With pizza dough, for instance, extensibility must be high to stretch a ball of dough into a thin, crisp crust that retains enough structure to stand up to wet, heavy toppings. This same extensibility in a rustic boule or bâtard can result in dough that lacks the structure to retain its shape. Too much elasticity, on the other hand, and you wind up with a dense crumb structure.
A few things helped me achieve this balance.
Mr. Migoya suggested that a small amount of acid could improve the formation of gluten bonds; in side-by-side tests, a drop or two of vinegar or lemon juice made an appreciable difference in dough strength.
Virtually every baker I talked to proposed adding folding and stretching steps, and, in my own testing, I found that Mr.
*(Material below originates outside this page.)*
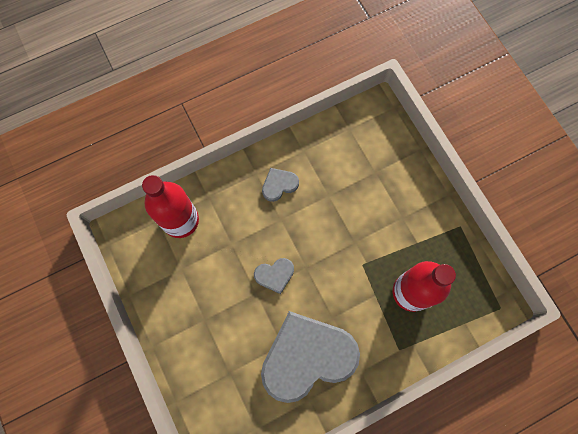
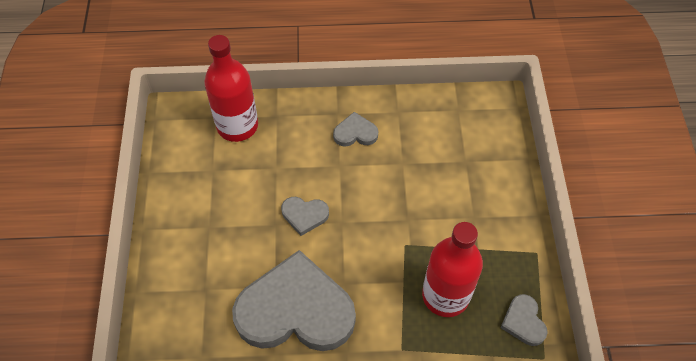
camera: 25 degrees right, 15 degrees down
(474, 286) = (523, 322): none -> grey heart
Migoya’s recommendation of giving the dough a few tugs and folds every half-hour or so during the initial two to three hours of its long resting period worked best. The more tugs and folds you do, the more structure the dough will have, resulting in higher elasticity and a denser, more compact crumb. (On a tip from Mr. Reinhart, I dip my hands in water before handling the dough, a far more effective means of keeping your hands clean than flouring.) After that, the dough can rest on the counter until ready to shape and proof — at least a few hours, but up to overnight is fine. Or, even easier, settle it in the refrigerator overnight or for up to three nights before proofing. (An extended rest in the fridge will result in better flavor than a short room-temperature rest.)
A final shaping stretch before proofing and baking is enough to give the dough the structure I like. The goal is to create a membrane that smoothly wraps around the dough, similar to how fresh mozzarella or burrata has a taut skin stretched around a softer, less-structured interior. Some bakers use a plastic or metal scraper to tuck the dough into its final shape. Mr. Migoya recommends a flexible metal putty knife, the kind you’d use to spackle a wall. I find it easiest to work manually: I hold my fingers together and use the edges of my palms to tuck the skin underneath the ball, effectively smoothing out the top. As with all steps here, the less you handle the dough, the better; fifteen to 30 seconds of shaping is a reasonable goal.
It’s important to note that there’s no “correct” crumb structure, despite what strangers on social media will have you believe. The current pandemic-inspired craze, for high-hydration sourdough loaves with a large, open hole structure, is perfect for catching pockets of jam or soft butter. But try making a grilled cheese sandwich on bread that’s too holey, and watch as the cheese oozes out. Then, you’ll find the value in loaves with a tighter crumb structure. Knowing that adding extra stretches and folds will produce a tighter crumb will allow you to modify your technique to suit your own tastes.